**Stored items from a collection**
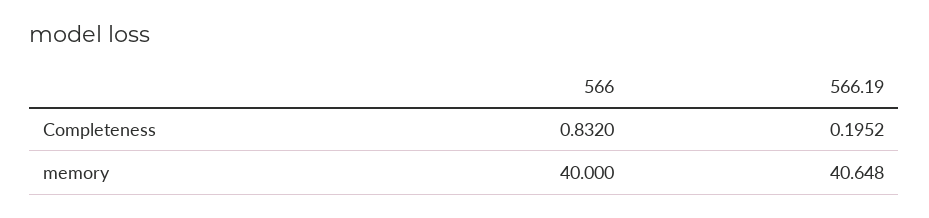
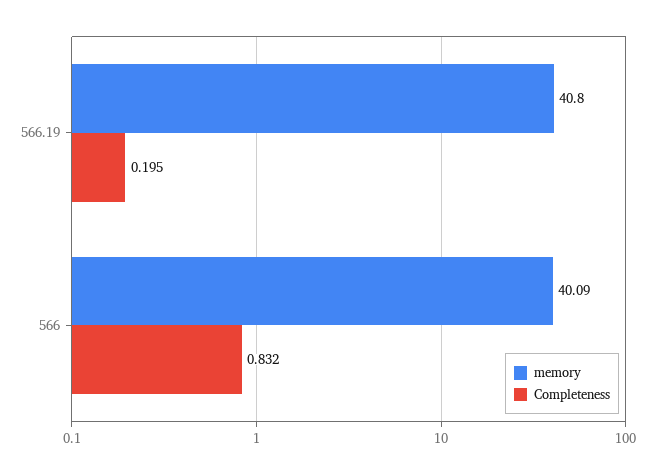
memory, 566: 40 -> 40.09
memory, 566.19: 40.648 -> 40.8

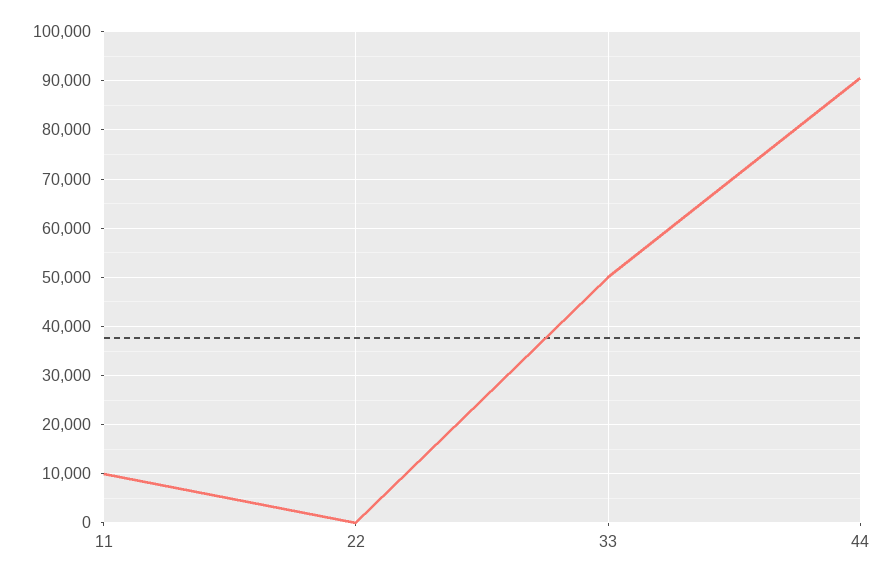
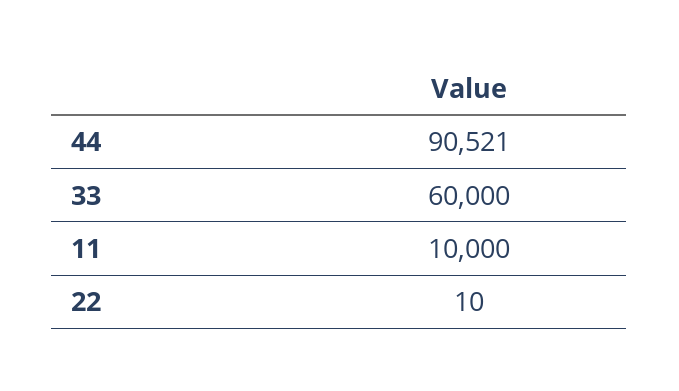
33: 50000 -> 60000

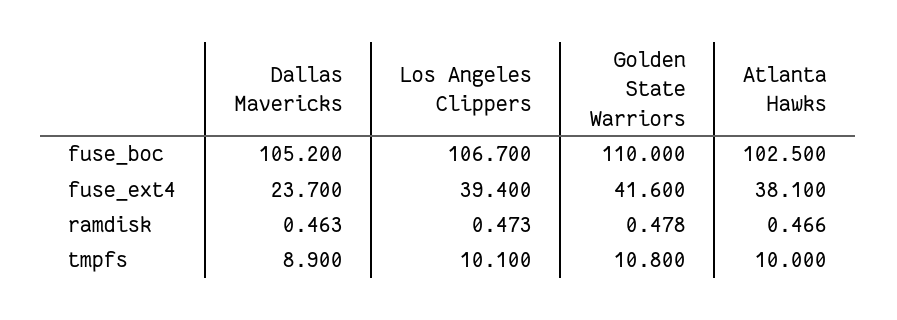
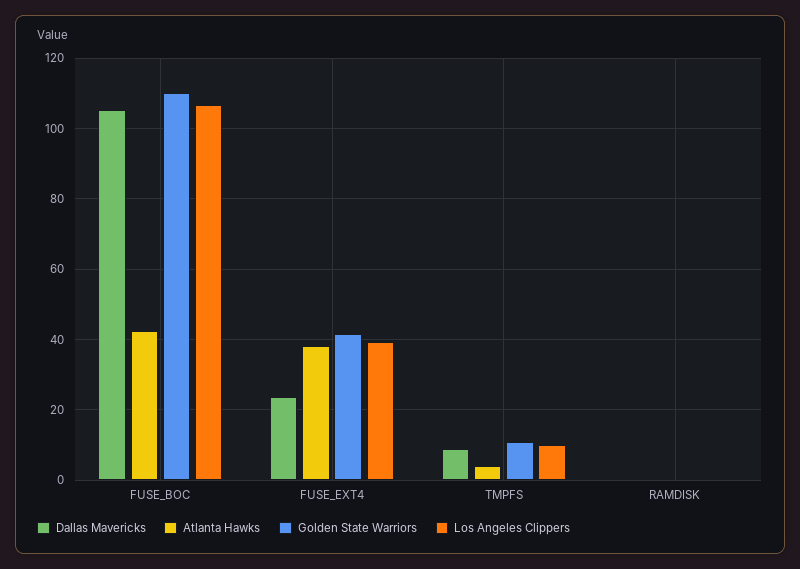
Atlanta Hawks, fuse_boc: 102.5 -> 42
Atlanta Hawks, tmpfs: 10 -> 4

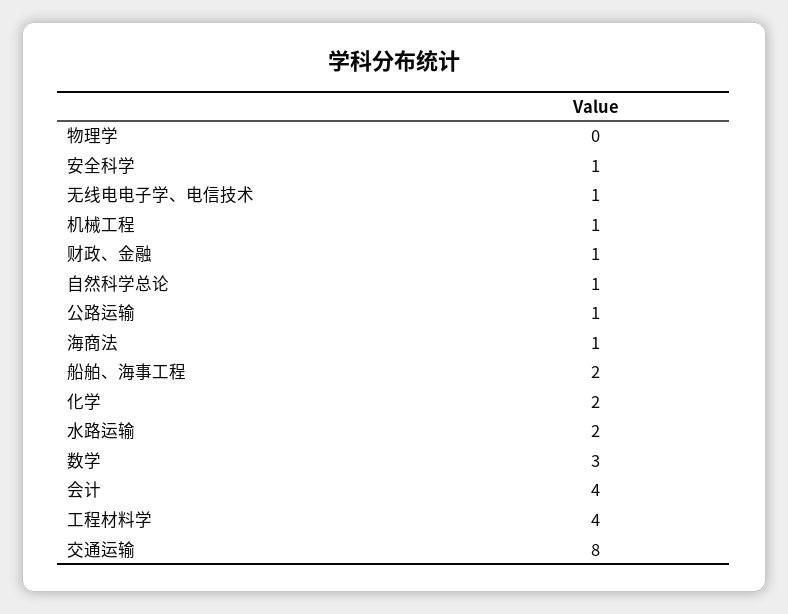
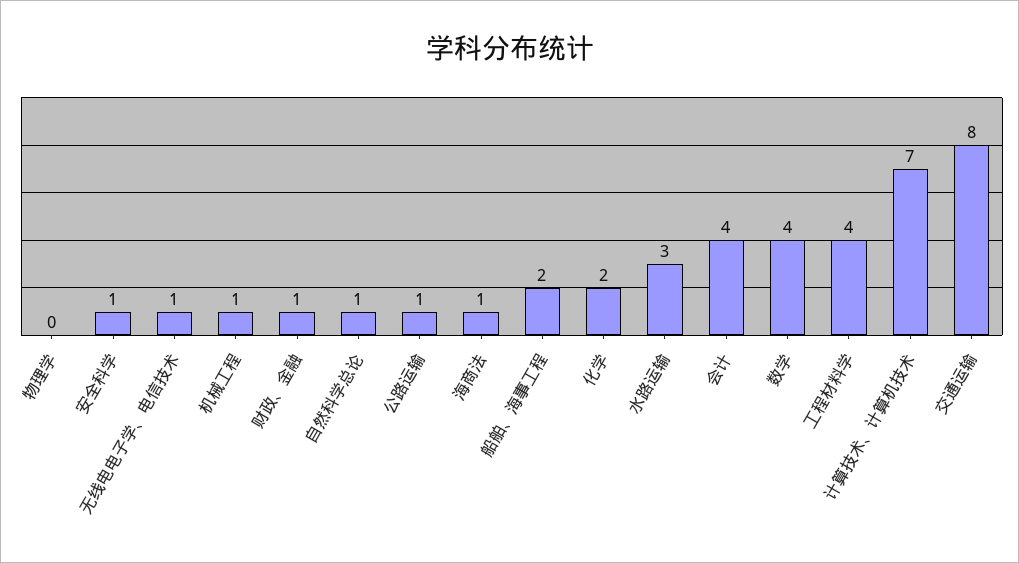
水路运输: 2 -> 3
数学: 3 -> 4
计算技术、计算机技术: none -> 7

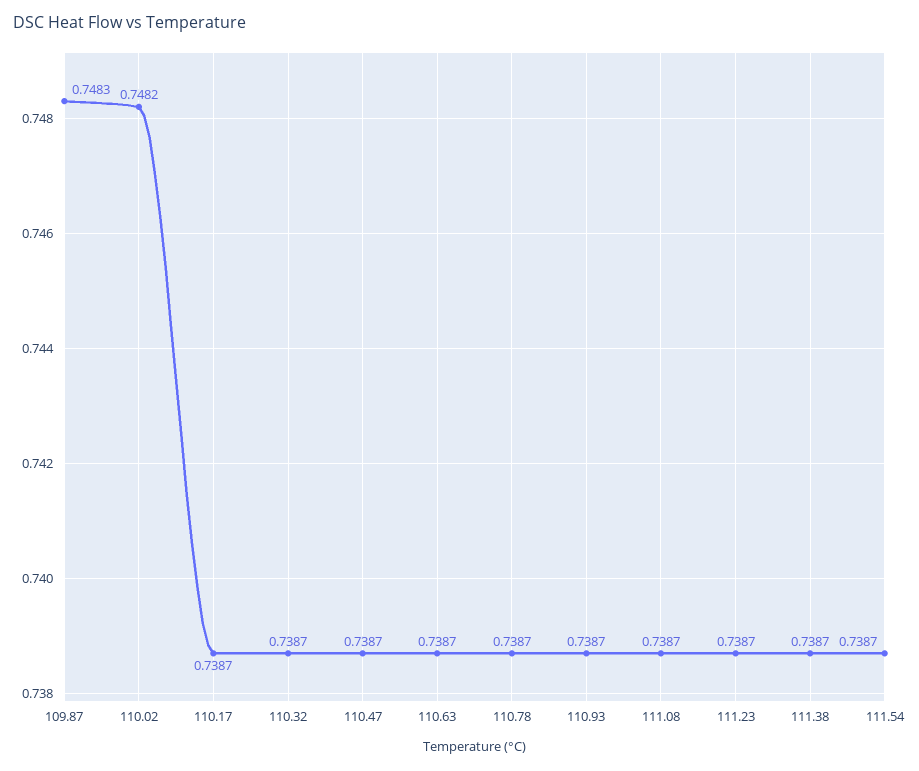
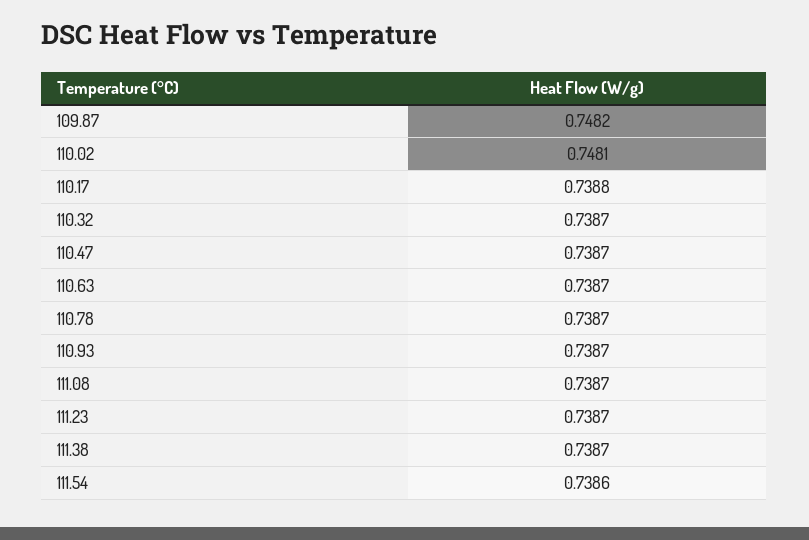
109.87: 0.7483 -> 0.7482
110.02: 0.7482 -> 0.7481
110.17: 0.7387 -> 0.7388
111.54: 0.7387 -> 0.7386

**Task details**
Check each line above for "memory" and return the ones that have it.

**Task response**
memory, 566: 40 -> 40.09
memory, 566.19: 40.648 -> 40.8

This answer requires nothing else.